小野:あと、役名が中国名なので、言い慣れてない感があり、地味に難しかったりします。新しいキャラクターが出てくるたびに、実際に現場に行って確認しないとイントネーションがわからなかったりするので。練習でやっていたイントネーションと違った時が結構地獄です(笑)。

岡本:中国語ってイントネーションで意味合いが変わってしまう言語だと思うので、難しいですね。

岡本信彦

――個人的に好きなシーンを教えてください。

岡本:最初に制作したゲームが成功した時ですね。作品の世界のシステム、ルールの面白さのパンチを食らった感じがして、楽しかったです。ペイ・チェンはテンションが上がってしゃべる時に、イマジナリー自分も出てきてテンションが上がったり下がったり、大変だとは思いますが、聞いているこっちは「楽しいな」と思っていました。

小野:ゲームを作る時に、「ああでもない、こうでもない」と会議をしているシーンはすごく好きです。「次はこういうものを作りたい」とか、枠組みを決めていくあの感じは「自分がこの場にいたら、めっちゃ楽しいだろうな」と、演じていても楽しかったです。まだ実現してないけれど、想像の中で語り合うって、1番楽しい瞬間だろうなと思いながら演じていました。 

ゲームの作り方を教えるマー・ヤン © bilibili 閱文動漫 改編自閱文集團旗下起點讀書小說《虧成首富從遊戲開始》 作者:青衫取醉

――それでは、楽しみにしている人にメッセージをお願いします。

小野:『破産富豪 The Richest Man in GAME』はサクセスストーリーで、物語自体はすごくスピーディに進んでいきます。何が起こっているのか、すごくわかりやすいので見やすいと思いますし、主人公のペイ・チェンが意図していない方向にどんどん展開が進んでいく、面白さを感じていただけたらなと思います。ペイ・チェン的にはうまくいっていないのに、生活も豊かになっていく状況をどうしていくのか、個人的にも楽しみにしているポイントです。

岡本:物語全体としては、成功者として駆け上がっていく楽しさと、ペイ・チェンを取り巻く環境がどんどん変わっていくことに比例して、個性豊かなキャラクターも増えていく感じが楽しいなと思っています。「どんなゲームを考えて破産しようとするのか」というペイ・チェンのアイデアも面白いです。

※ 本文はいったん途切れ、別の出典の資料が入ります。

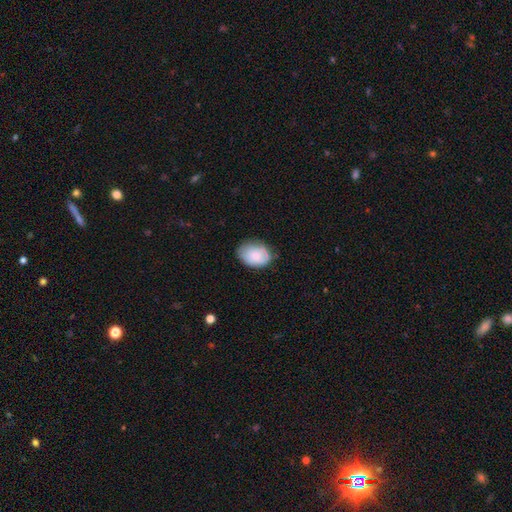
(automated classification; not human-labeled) A smooth galaxy with no disk features (79%) that is in between round and cigar-shaped (68%). Merging: none (67%).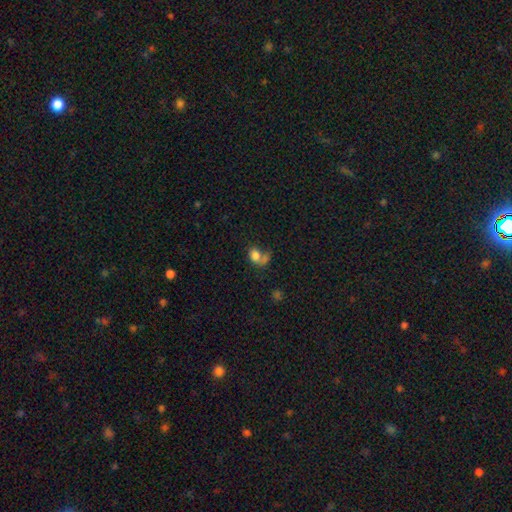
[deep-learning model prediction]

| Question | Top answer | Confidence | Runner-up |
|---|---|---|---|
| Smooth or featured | smooth | 73% | featured or disk (16%) |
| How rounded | in between | 60% | round (39%) |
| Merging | merger | 34% | none (28%) |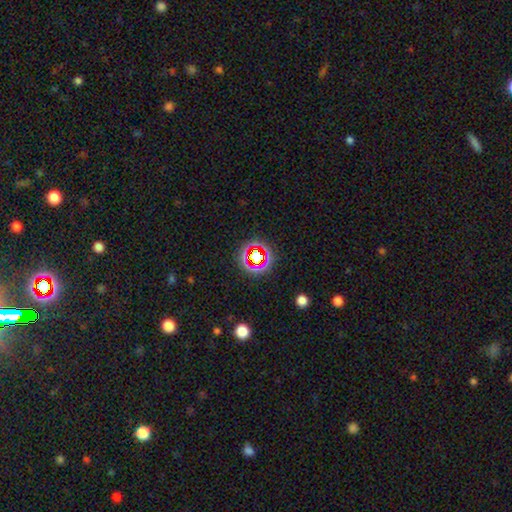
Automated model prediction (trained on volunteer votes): A star or artifact, not a galaxy (63%).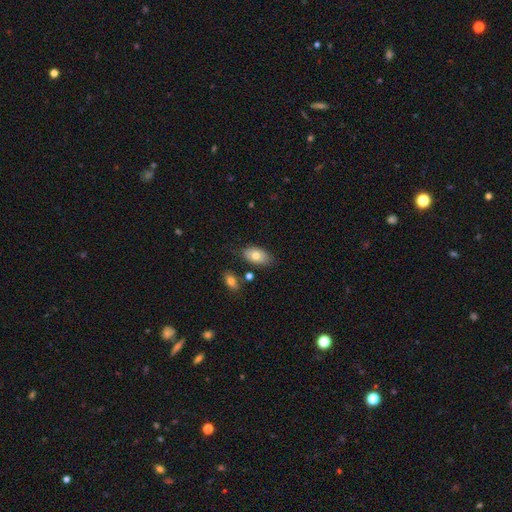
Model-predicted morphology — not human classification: Smooth or featured?
  - smooth: 75% *
  - featured or disk: 18%
  - star or artifact: 7%
How rounded?
  - in between: 92% *
  - round: 6%
  - cigar-shaped: 2%
Merging?
  - none: 77% *
  - minor disturbance: 15%
  - merger: 5%
  - major disturbance: 3%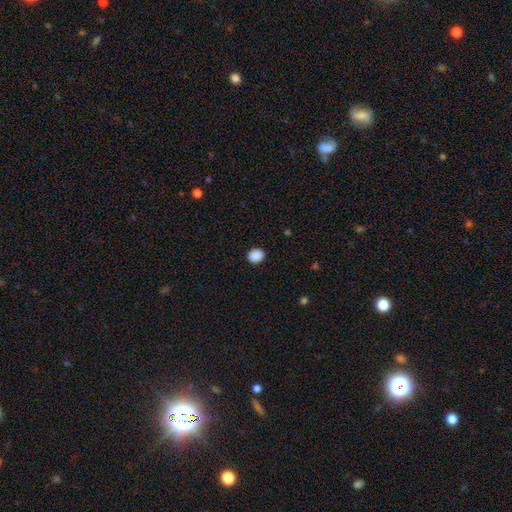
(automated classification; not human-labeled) Smooth or featured?
  - smooth: 89% *
  - star or artifact: 9%
  - featured or disk: 2%
How rounded?
  - round: 62% *
  - in between: 37%
  - cigar-shaped: 1%
Merging?
  - none: 91% *
  - minor disturbance: 7%
  - major disturbance: 2%
  - merger: 1%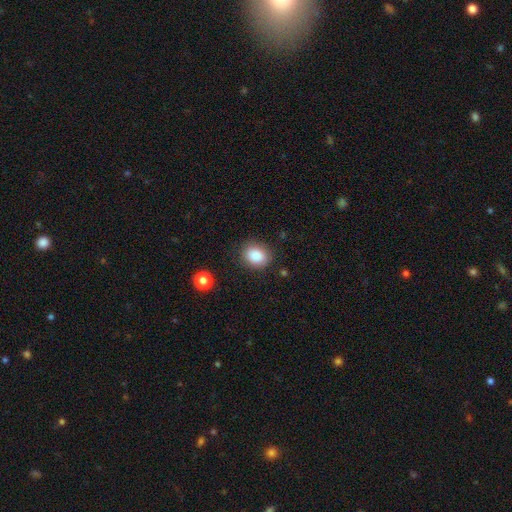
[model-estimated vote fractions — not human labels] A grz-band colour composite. It shows a smooth galaxy with no disk features (87%) that is round (56%). Merging: none (81%).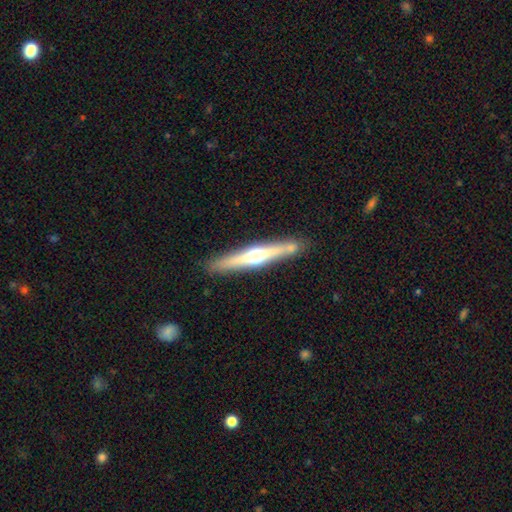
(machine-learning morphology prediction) A featured or disk galaxy (67%) viewed edge-on (96%) with a rounded central bulge (93%). Merging: none (86%).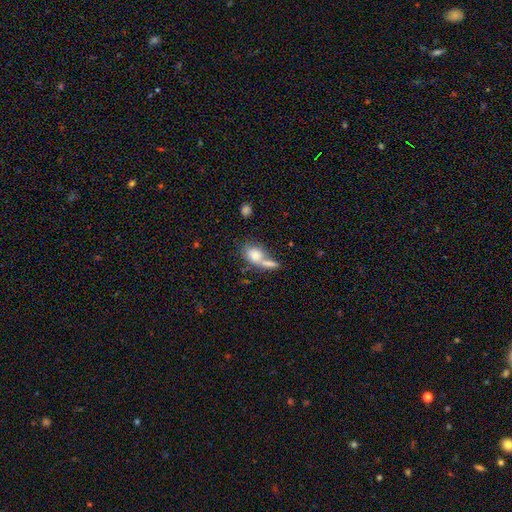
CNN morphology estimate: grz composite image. It shows a smooth galaxy with no disk features (77%) that is in between round and cigar-shaped (70%). Merging: merger (49%).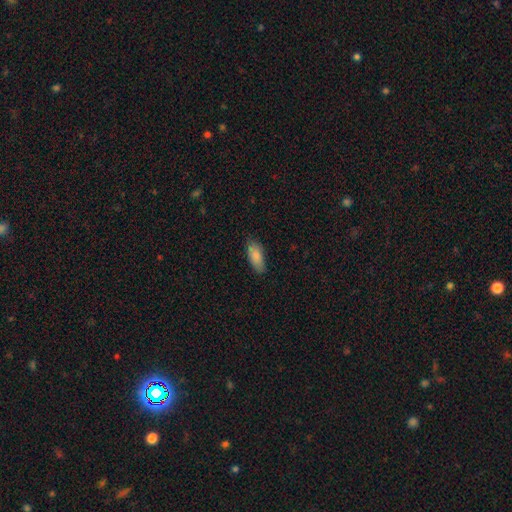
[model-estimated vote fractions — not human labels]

マー・ヤンはおそらく今後も成長しないキャラクターだろうと思ってまして(笑)。全然ダメなんですけれど、社長として成長していくペイ・チェンの片隅にいる1番のラッキーボーイみたいな感じです。マー・ヤンは社長のペイ・チェンに奢(おご)ってもらって楽しく食べているけれど、ペイ・チェンのほうがお金はもらっていない。社長として、秘密にしている部分を分からないまま、ずっと能天気に「ペイ・チェンは天才だ!」って言いながらついていく、マー・ヤンの愛嬌とかかわいらしさを、皆さんに見てもらえたらうれしいな思っております。